I have been called many things, grandpa, nurse, husband, brother, and some I choose not to repeat. I am retired as a RN in an emergency room at a community hospital and I serve as Executive Vice President of AFT Connecticut. This blog is about my views and my life.
Wednesday, June 15, 2011
Answer the call
What is a "calling?"
We often hear this term for a call to religious life but there are different callings and I think we all have them. When an ambulance occasionally rolls past my house my dog will howl. He starts low and quiet, deep in his throat, mouth closed, as he hears it in the distance. By the time it passes by he has to let go, head back, mouth open, full voice. It's almost like he tries not to but he can't help himself. I imagine it comes from deep inside him, from a time gone by when his ancestors ran in packs, he tries to resist but in the end he must answer the call of the wild.
People are like that also. We hear our callings. We may resist, but when we do we feel the conflict inside.
Sometimes, like today, a thought will enter my head. It starts small and I try to put it aside and fall back to sleep. Sometimes that works, but most of the time it just gets stronger and I know that unless I get up and write it down I will not sleep. So I start to write and the words just flow. Not that it will be a great piece of literature, any more than my dog's howl will be an opera. That's not the purpose, and I think that's the point, a calling, through it often does serve a purpose, doesn't need to.

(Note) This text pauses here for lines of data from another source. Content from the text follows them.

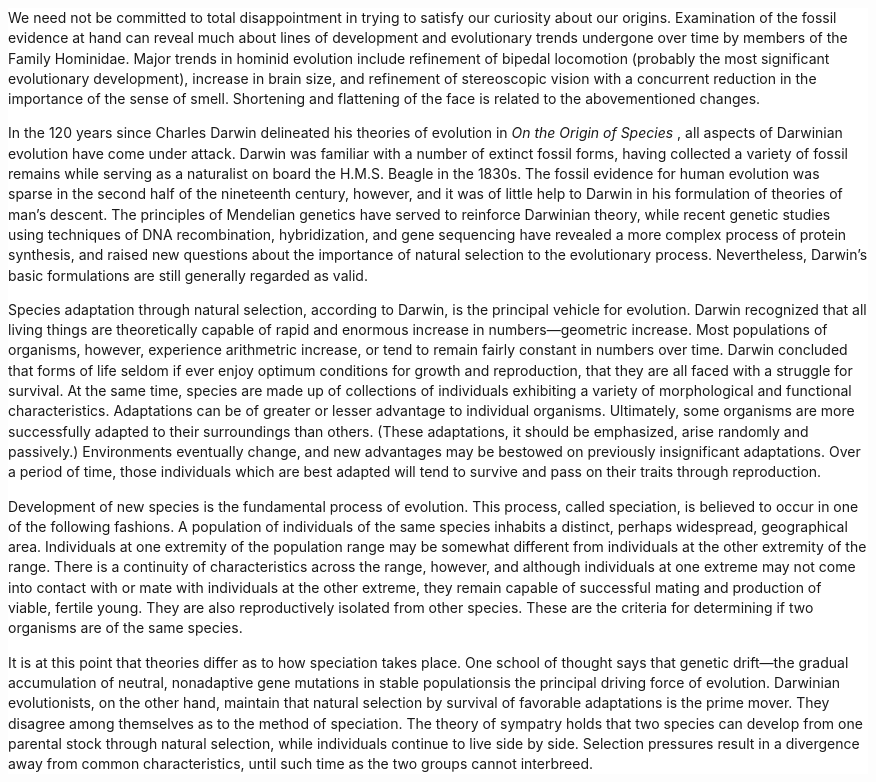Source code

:  </p>
 <p>
  We need not be committed to total disappointment in trying to satisfy our curiosity about our origins. Examination of the fossil evidence at hand can reveal much about lines of development and evolutionary trends undergone over time by members of the Family Hominidae. Major trends in hominid evolution include refinement of bipedal locomotion (probably the most significant evolutionary development), increase in brain size, and refinement of stereoscopic vision with a concurrent reduction in the importance of the sense of smell. Shortening and flattening of the face is related to the abovementioned changes.
 </p>
 <p>
  In the 120 years since Charles Darwin delineated his theories of evolution in
  <i>
   On the Origin of Species
  </i>
  , all aspects of Darwinian evolution have come under attack. Darwin was familiar with a number of extinct fossil forms, having collected a variety of fossil remains while serving as a naturalist on board the H.M.S. Beagle in the 1830s. The fossil evidence for human evolution was sparse in the second half of the nineteenth century, however, and it was of little help to Darwin in his formulation of theories of man’s descent. The principles of Mendelian genetics have served to reinforce Darwinian theory, while recent genetic studies using techniques of DNA recombination, hybridization, and gene sequencing have revealed a more complex process of protein synthesis, and raised new questions about the importance of natural selection to the evolutionary process. Nevertheless, Darwin’s basic formulations are still generally regarded as valid.
 </p>
 <p>
  Species adaptation through natural selection, according to Darwin, is the principal vehicle for evolution. Darwin recognized that all living things are theoretically capable of rapid and enormous increase in numbers—geometric increase. Most populations of organisms, however, experience arithmetric increase, or tend to remain fairly constant in numbers over time. Darwin concluded that forms of life seldom if ever enjoy optimum conditions for growth and reproduction, that they are all faced with a struggle for survival. At the same time, species are made up of collections of individuals exhibiting a variety of morphological and functional characteristics. Adaptations can be of greater or lesser advantage to individual organisms. Ultimately, some organisms are more successfully adapted to their surroundings than others. (These adaptations, it should be emphasized, arise randomly and passively.) Environments eventually change, and new advantages may be bestowed on previously insignificant adaptations. Over a period of time, those individuals which are best adapted will tend to survive and pass on their traits through reproduction.
 </p>
 <p>
  Development of new species is the fundamental process of evolution. This process, called speciation, is believed to occur in one of the following fashions. A population of individuals of the same species inhabits a distinct, perhaps widespread, geographical area. Individuals at one extremity of the population range may be somewhat different from individuals at the other extremity of the range. There is a continuity of characteristics across the range, however, and although individuals at one extreme may not come into contact with or mate with individuals at the other extreme, they remain capable of successful mating and production of viable, fertile young. They are also reproductively isolated from other species. These are the criteria for determining if two organisms are of the same species.
 </p>
 <p>
  It is at this point that theories differ as to how speciation takes place. One school of thought says that genetic drift—the gradual accumulation of neutral, nonadaptive gene mutations in stable populationsis the principal driving force of evolution. Darwinian evolutionists, on the other hand, maintain that natural selection by survival of favorable adaptations is the prime mover. They disagree among themselves as to the method of speciation. The theory of sympatry holds that two species can develop from one parental stock through natural selection, while individuals continue to live side by side. Selection pressures result in a divergence away from common characteristics, until such time as the two groups cannot interbreed.
 </p>
 <p>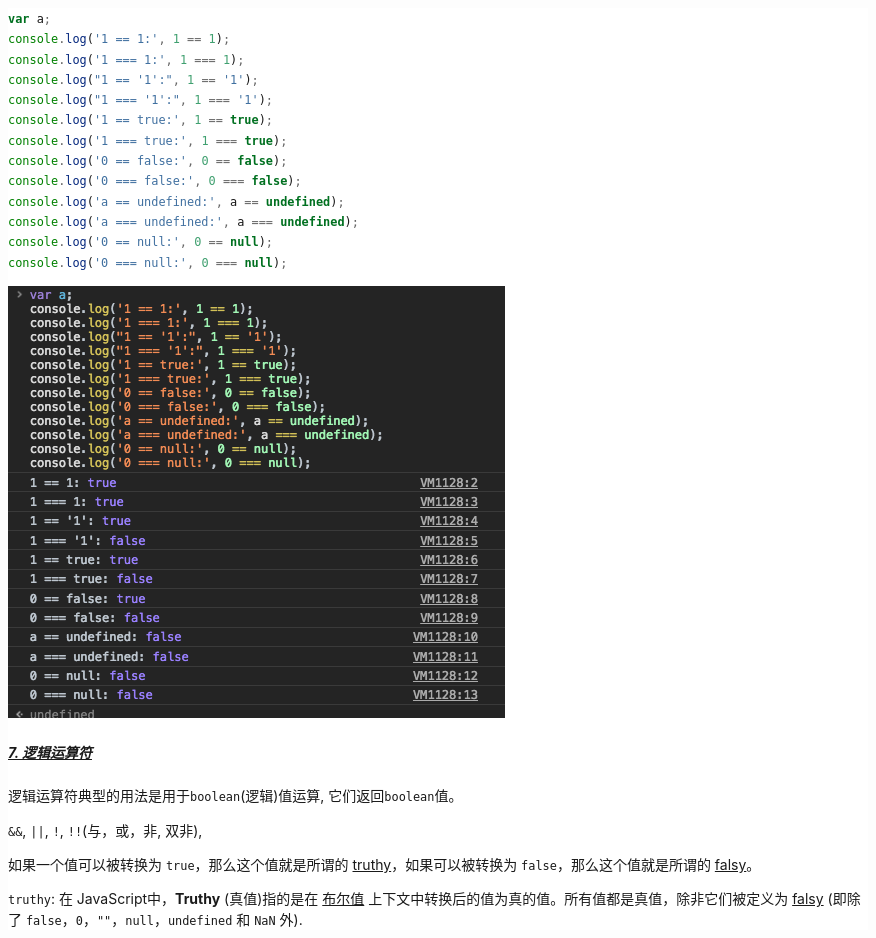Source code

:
 ```javascript
var a;
console.log('1 == 1:', 1 == 1);
console.log('1 === 1:', 1 === 1);
console.log("1 == '1':", 1 == '1');
console.log("1 === '1':", 1 === '1');
console.log('1 == true:', 1 == true);
console.log('1 === true:', 1 === true);
console.log('0 == false:', 0 == false);
console.log('0 === false:', 0 === false);
console.log('a == undefined:', a == undefined);
console.log('a === undefined:', a === undefined);
console.log('0 == null:', 0 == null);
console.log('0 === null:', 0 === null);
```

![==&===](./images/==&===.png)

##### [7. 逻辑运算符](https://developer.mozilla.org/zh-CN/docs/Web/JavaScript/Reference/Operators/Logical_Operators)

逻辑运算符典型的用法是用于`boolean`(逻辑)值运算, 它们返回`boolean`值。

`&&`, `||`, `!`, `!!`(与，或，非, 双非),

如果一个值可以被转换为 `true`，那么这个值就是所谓的 [truthy](https://developer.mozilla.org/en-US/docs/Glossary/truthy)，如果可以被转换为 `false`，那么这个值就是所谓的 [falsy](https://developer.mozilla.org/en-US/docs/Glossary/falsy)。

`truthy`: 在 JavaScript中，**Truthy** (真值)指的是在 [布尔值](https://developer.mozilla.org/en-US/docs/Glossary/Boolean) 上下文中转换后的值为真的值。所有值都是真值，除非它们被定义为 [falsy](https://developer.mozilla.org/en-US/docs/Glossary/Falsy) (即除了 `false`，`0`，`""`，`null`，`undefined` 和 `NaN` 外).
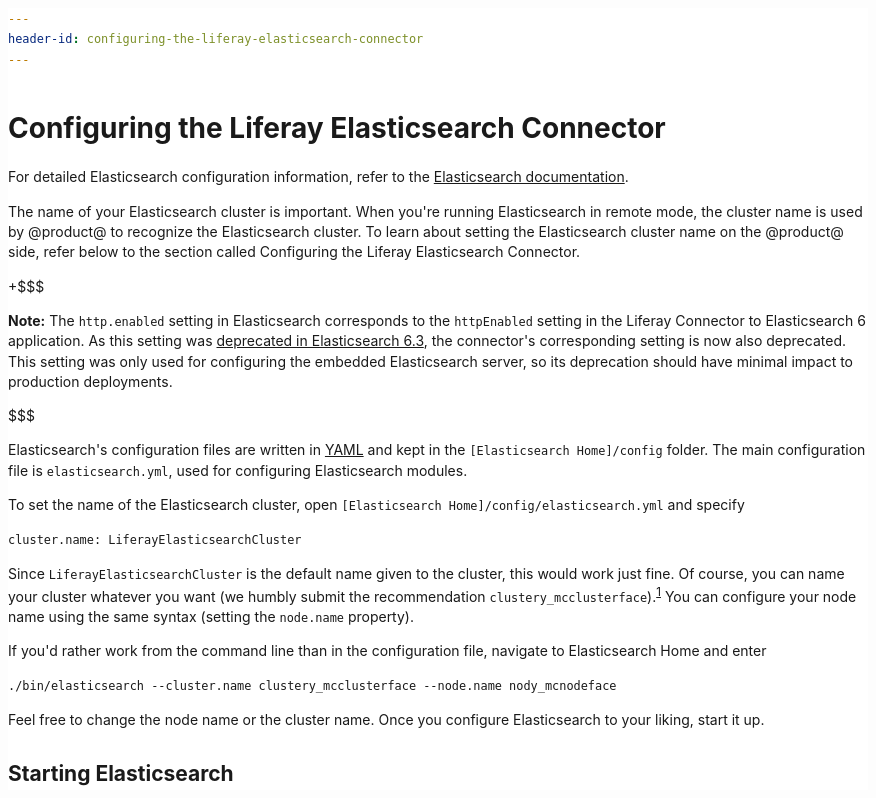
 ```yaml
---
header-id: configuring-the-liferay-elasticsearch-connector
---
```


# Configuring the Liferay Elasticsearch Connector

For detailed Elasticsearch configuration information, refer to the
[Elasticsearch documentation](https://www.elastic.co/guide/en/elasticsearch/reference/6.5/settings.html).

The name of your Elasticsearch cluster is important. When you're running
Elasticsearch in remote mode, the cluster name is used by @product@ to recognize
the Elasticsearch cluster. To learn about setting the Elasticsearch cluster name
on the @product@ side, refer below to the section called Configuring the Liferay
Elasticsearch Connector.

+$$$

**Note:** The `http.enabled` setting in Elasticsearch corresponds to the
`httpEnabled` setting in the Liferay Connector to Elasticsearch 6 application.
As this setting was
[deprecated in Elasticsearch 6.3](https://www.elastic.co/guide/en/elasticsearch/reference/current/release-notes-6.3.0.html#deprecation-6.3.0),
the connector's corresponding setting is now also deprecated. This setting was
only used for configuring the embedded Elasticsearch server, so its
deprecation should have minimal impact to production deployments.

$$$

Elasticsearch's configuration files are written in [YAML](http://www.yaml.org)
and kept in the `[Elasticsearch Home]/config` folder. The main configuration
file is `elasticsearch.yml`, used for configuring Elasticsearch modules.

To set the name of the Elasticsearch cluster, open `[Elasticsearch
Home]/config/elasticsearch.yml` and specify

    cluster.name: LiferayElasticsearchCluster

Since `LiferayElasticsearchCluster` is the default name given to the cluster,
this would work just fine. Of course, you can name your cluster whatever you
want (we humbly submit the recommendation
`clustery_mcclusterface`).<sup>[1](#footnote1)</sup> You can configure your node
name using the same syntax (setting the `node.name` property).

If you'd rather work from the command line than in the configuration file,
navigate to Elasticsearch Home and enter

    ./bin/elasticsearch --cluster.name clustery_mcclusterface --node.name nody_mcnodeface

Feel free to change the node name or the cluster name. Once you configure
Elasticsearch to your liking, start it up.

## Starting Elasticsearch
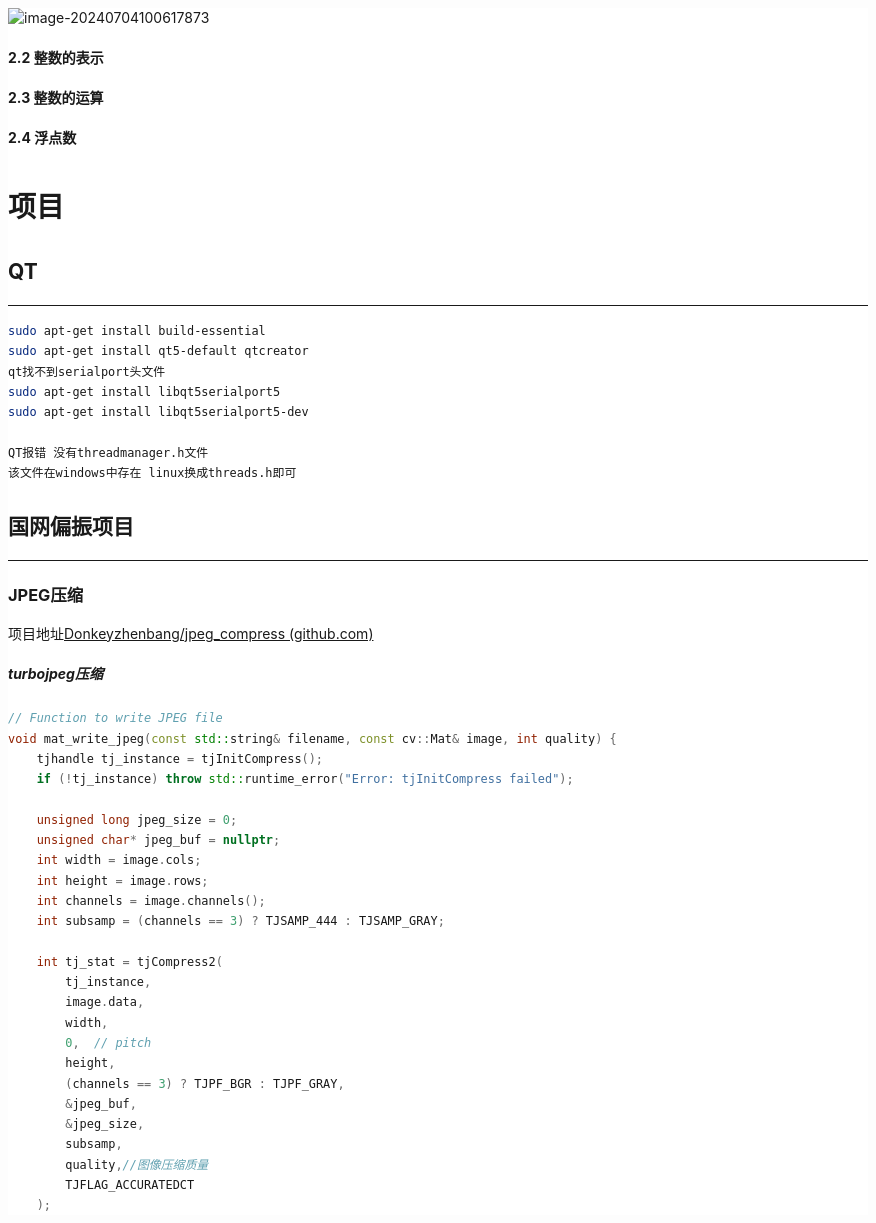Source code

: ![image-20240704100617873](https://adonkey.oss-cn-beijing.aliyuncs.com/picgo/image-20240704100617873.png)

#### 2.2 整数的表示

#### 2.3 整数的运算

#### 2.4 浮点数

# 项目

## QT

---

```sh
sudo apt-get install build-essential
sudo apt-get install qt5-default qtcreator
qt找不到serialport头文件
sudo apt-get install libqt5serialport5
sudo apt-get install libqt5serialport5-dev

QT报错 没有threadmanager.h文件
该文件在windows中存在 linux换成threads.h即可
```



## 国网偏振项目

---

### JPEG压缩

项目地址[Donkeyzhenbang/jpeg_compress (github.com)](https://github.com/Donkeyzhenbang/jpeg_compress)

##### turbojpeg压缩

```cpp
// Function to write JPEG file
void mat_write_jpeg(const std::string& filename, const cv::Mat& image, int quality) {
    tjhandle tj_instance = tjInitCompress();
    if (!tj_instance) throw std::runtime_error("Error: tjInitCompress failed");

    unsigned long jpeg_size = 0;
    unsigned char* jpeg_buf = nullptr;
    int width = image.cols;
    int height = image.rows;
    int channels = image.channels();
    int subsamp = (channels == 3) ? TJSAMP_444 : TJSAMP_GRAY;

    int tj_stat = tjCompress2(
        tj_instance,
        image.data,
        width,
        0,  // pitch
        height,
        (channels == 3) ? TJPF_BGR : TJPF_GRAY,
        &jpeg_buf,
        &jpeg_size,
        subsamp,
        quality,//图像压缩质量
        TJFLAG_ACCURATEDCT
    );

```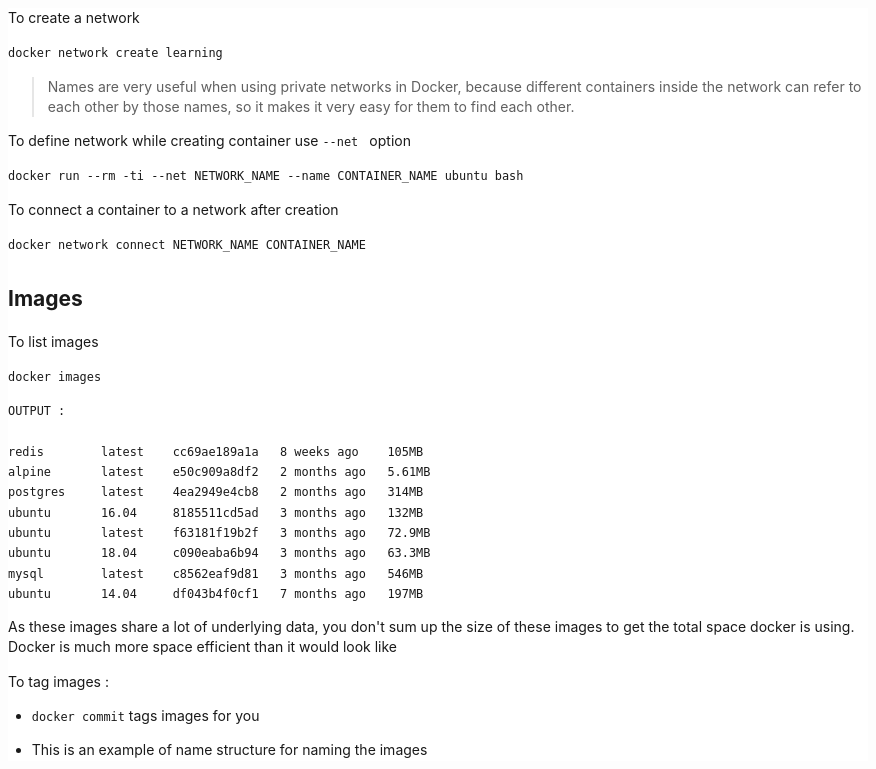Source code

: 

To create a network

```foo
docker network create learning
```



> Names are very useful when using private networks in Docker, because different containers inside the network can refer to each other by those names, so it makes it very easy for them to find each other. 



To define network while creating container use `--net ` option

```foo
docker run --rm -ti --net NETWORK_NAME --name CONTAINER_NAME ubuntu bash
```

To connect a container to a network after creation

```foo
docker network connect NETWORK_NAME CONTAINER_NAME
```



## Images



To list images

```foo
docker images
```

```foo
OUTPUT : 

redis        latest    cc69ae189a1a   8 weeks ago    105MB
alpine       latest    e50c909a8df2   2 months ago   5.61MB
postgres     latest    4ea2949e4cb8   2 months ago   314MB
ubuntu       16.04     8185511cd5ad   3 months ago   132MB
ubuntu       latest    f63181f19b2f   3 months ago   72.9MB
ubuntu       18.04     c090eaba6b94   3 months ago   63.3MB
mysql        latest    c8562eaf9d81   3 months ago   546MB
ubuntu       14.04     df043b4f0cf1   7 months ago   197MB
```



As these images share a lot of underlying data, you don't sum up the size of these images to get the total space docker is using. Docker is much more space efficient than it would look like



To tag images : 

* `docker commit` tags images for you

* This is an example of name structure for naming the images
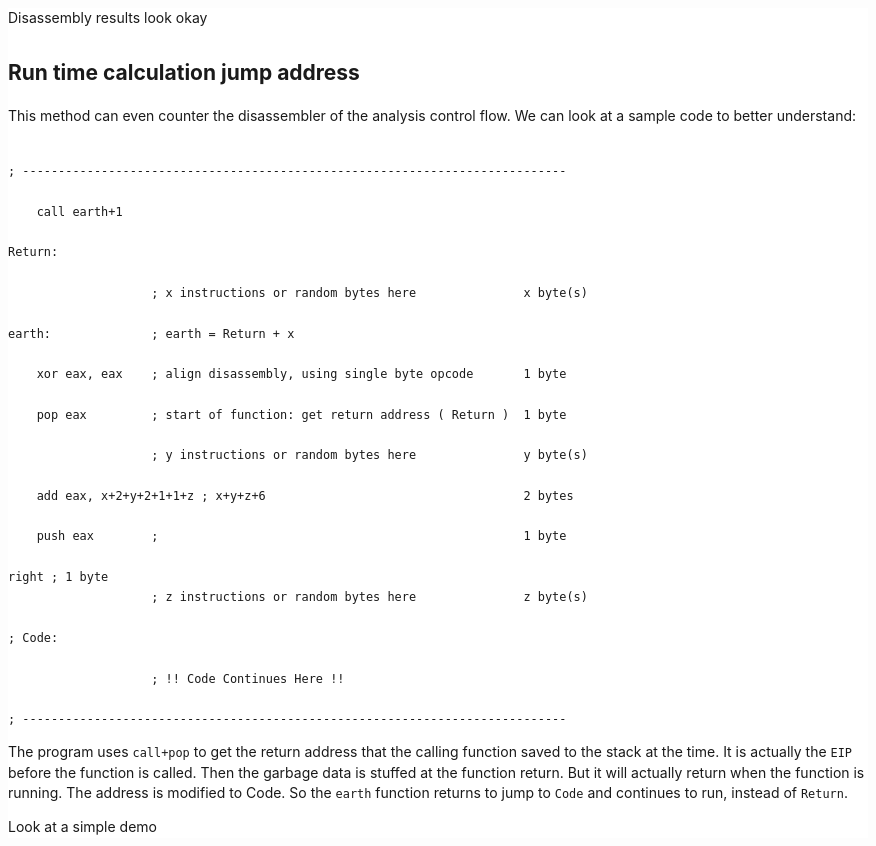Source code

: 

Disassembly results look okay


## Run time calculation jump address


This method can even counter the disassembler of the analysis control flow. We can look at a sample code to better understand:


```

; ----------------------------------------------------------------------------

    call earth+1

Return:

                    ; x instructions or random bytes here               x byte(s)

earth:              ; earth = Return + x

    xor eax, eax    ; align disassembly, using single byte opcode       1 byte

    pop eax         ; start of function: get return address ( Return )  1 byte

                    ; y instructions or random bytes here               y byte(s)

    add eax, x+2+y+2+1+1+z ; x+y+z+6                                    2 bytes

    push eax        ;                                                   1 byte

right ; 1 byte
                    ; z instructions or random bytes here               z byte(s)

; Code:

                    ; !! Code Continues Here !!

; ----------------------------------------------------------------------------

```



The program uses `call+pop` to get the return address that the calling function saved to the stack at the time. It is actually the `EIP` before the function is called. Then the garbage data is stuffed at the function return. But it will actually return when the function is running. The address is modified to Code. So the `earth` function returns to jump to `Code` and continues to run, instead of `Return`.


Look at a simple demo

Have you ever been in an activity and had time slow down? Had hours pass by in the blink of an eye? Have you ever had the feeling that you don't need to think of the next step, that your mind is a few steps ahead of you and everything flows, effortlessly?
Watch a great athlete when they're "in the zone", no one can stop them. At that moment they are doing exactly what they were meant to be doing, at least at that moment in time, they are answering their calling. It may or may not serve some greater purpose, that is not the reason behind it. It is simply that person answering their call.
We all have calls, many of them. Answering it gives us fulfillment, what Maslow called self actualization. Writers feel it, artists feel it, athletes feel it, we all do. At times it can border on compulsion. Have you ever been working on a hobby and lost track of time? Have you been so involved at work your mind and hands work in synchronization without effort? Have you tried to get away from a sport, maybe to rest an injury, and felt uneasy and just need to return? I know nurses who left the bedside, because they were burnt out, only to return, because "I had to." I know activists and organizers who worked untold hours for their cause, because "they had to."
When we answer our call logic is not important. It's a feeling thing, not a thinking thing.
My friend Jim is answering a different kind of call. He is going to Afghanistan. Until about a year ago, he worked in our ER. He joined the navy and will go in August to a war zone. He is not a soldier, he is a nurse. He goes to save lives but to do so he will need to put his own life at risk. I do not fully understand his motivation, I don't think I'm supposed to. I do know what that urge feels like, that pull, and I respect him for having the courage to answer his personal call and the call of our nation. There are so many like Jim, men and women who are serving or have served, God bless you all, and please, stay safe.